Water Literacy Foundation is a non-governmental environmental organisation based in Bangalore, Karnataka, whose high goal is to make India a "water-efficient nation" by raising awareness about water scarcity and establishing rainwater harvesting in all areas of India.

==History==
Ayyappa Masagi, who had been working as a mechanical engineer at Larsen & Toubro for 23 years, started to experiment with rainwater harvesting and non-irrigational agricultural methods in 1994. After a few years of successful results in his native region, Gadag, Karnataka, India, he quit his job to focus on working in the field of rainwater harvesting.

It was in 2004 when he earned the Ashoka fellowship for his work on water conservation. One year later, with the support of Ashoka: Innovators for the Public, he started Water Literacy Foundation, located in Bangalore, India. To obtain a change in India by 2020, the NGO is working to support farmers by giving them knowledge about non-irrigational agriculture and rainwater harvesting and realising projects that fight water scarcity. The activities of the foundation expand to individual houses and industries, trying to create solutions to the shortage of water linked to the fast-growing population of Bangalore.

In 2008, the foundation became associated with a new project: Rain Water Concepts Pvt Ltd (I) in a cross-subsidisation model. The social business implements rainwater harvesting systems for industries. Besides, it is funding the campaigns of the foundation among farmers and schools. Ayyappa Masagi was awarded the Jamnalal Bajaj Award in 2009.

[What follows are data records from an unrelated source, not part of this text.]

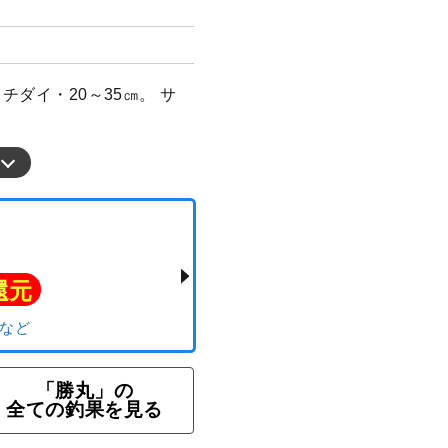
チダイ・20～35㎝。 サ
。
「勝丸」の
ト還元
全ての釣果を見る
サキ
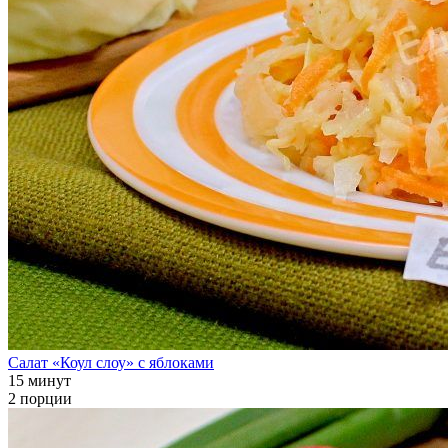
Салат «Коул слоу» с яблоками
15 минут
2 порции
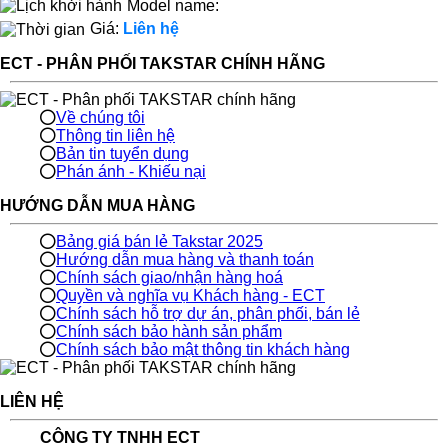
Model name:
Giá:
Liên hệ
ECT - PHÂN PHỐI TAKSTAR CHÍNH HÃNG
Về chúng tôi
Thông tin liên hệ
Bản tin tuyển dụng
Phán ánh - Khiếu nại
HƯỚNG DẪN MUA HÀNG
Bảng giá bán lẻ Takstar 2025
Hướng dẫn mua hàng và thanh toán
Chính sách giao/nhận hàng hoá
Quyền và nghĩa vụ Khách hàng - ECT
Chính sách hỗ trợ dự án, phân phối, bán lẻ
Chính sách bảo hành sản phẩm
Chính sách bảo mật thông tin khách hàng
LIÊN HỆ
CÔNG TY TNHH ECT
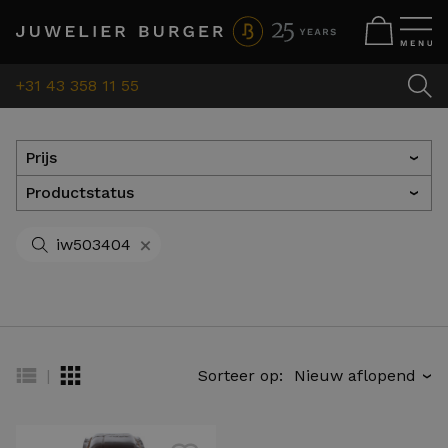
+31 43 358 11 55
Prijs
›
Productstatus
›
+
iw503404
|
Sorteer op:
›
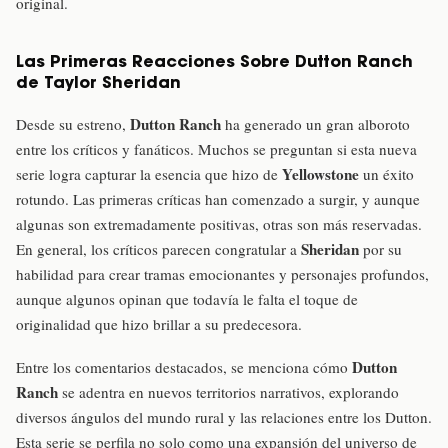
original.
Las Primeras Reacciones Sobre Dutton Ranch
de Taylor Sheridan
Dutton Ranch
Desde su estreno,
ha generado un gran alboroto
entre los críticos y fanáticos. Muchos se preguntan si esta nueva
Yellowstone
serie logra capturar la esencia que hizo de
un éxito
rotundo. Las primeras críticas han comenzado a surgir, y aunque
algunas son extremadamente positivas, otras son más reservadas.
Sheridan
En general, los críticos parecen congratular a
por su
habilidad para crear tramas emocionantes y personajes profundos,
aunque algunos opinan que todavía le falta el toque de
originalidad que hizo brillar a su predecesora.
Dutton
Entre los comentarios destacados, se menciona cómo
Ranch
se adentra en nuevos territorios narrativos, explorando
diversos ángulos del mundo rural y las relaciones entre los Dutton.
Esta serie se perfila no solo como una expansión del universo de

Only four years later, the associated organisation entered the Limca Book of Records for constructing 500 lakes—the highest number of artificial lakes created by one company. Furthermore, the NGO claim to have indirectly recharged more than 70,000 borewells and reached around 1.5 million people in 36,000 locations.

==Activities==

The goal of the foundation is to raise awareness about water shortages and implement rainwater harvesting systems in farms, houses, and industries. It offers several systems:
- Rooftop rainwater harvesting
- Lake type borewell recharging
- Infiltration wells
- Stream water harvesting
- Seepage recharging
- Sump type borewell recharging
- Non-irrigational agricultural practices
- Tree-based agriculture

To raise awareness, the foundation attends rallies, sponsors lectures, and gives talks at conferences such as TEDx conference, school education programs, or world water day events.

The foundation publishes books that instruct farmers to implement rainwater harvesting systems by themselves. The foundation is helped by international volunteers mainly hosted through a program of FSL India.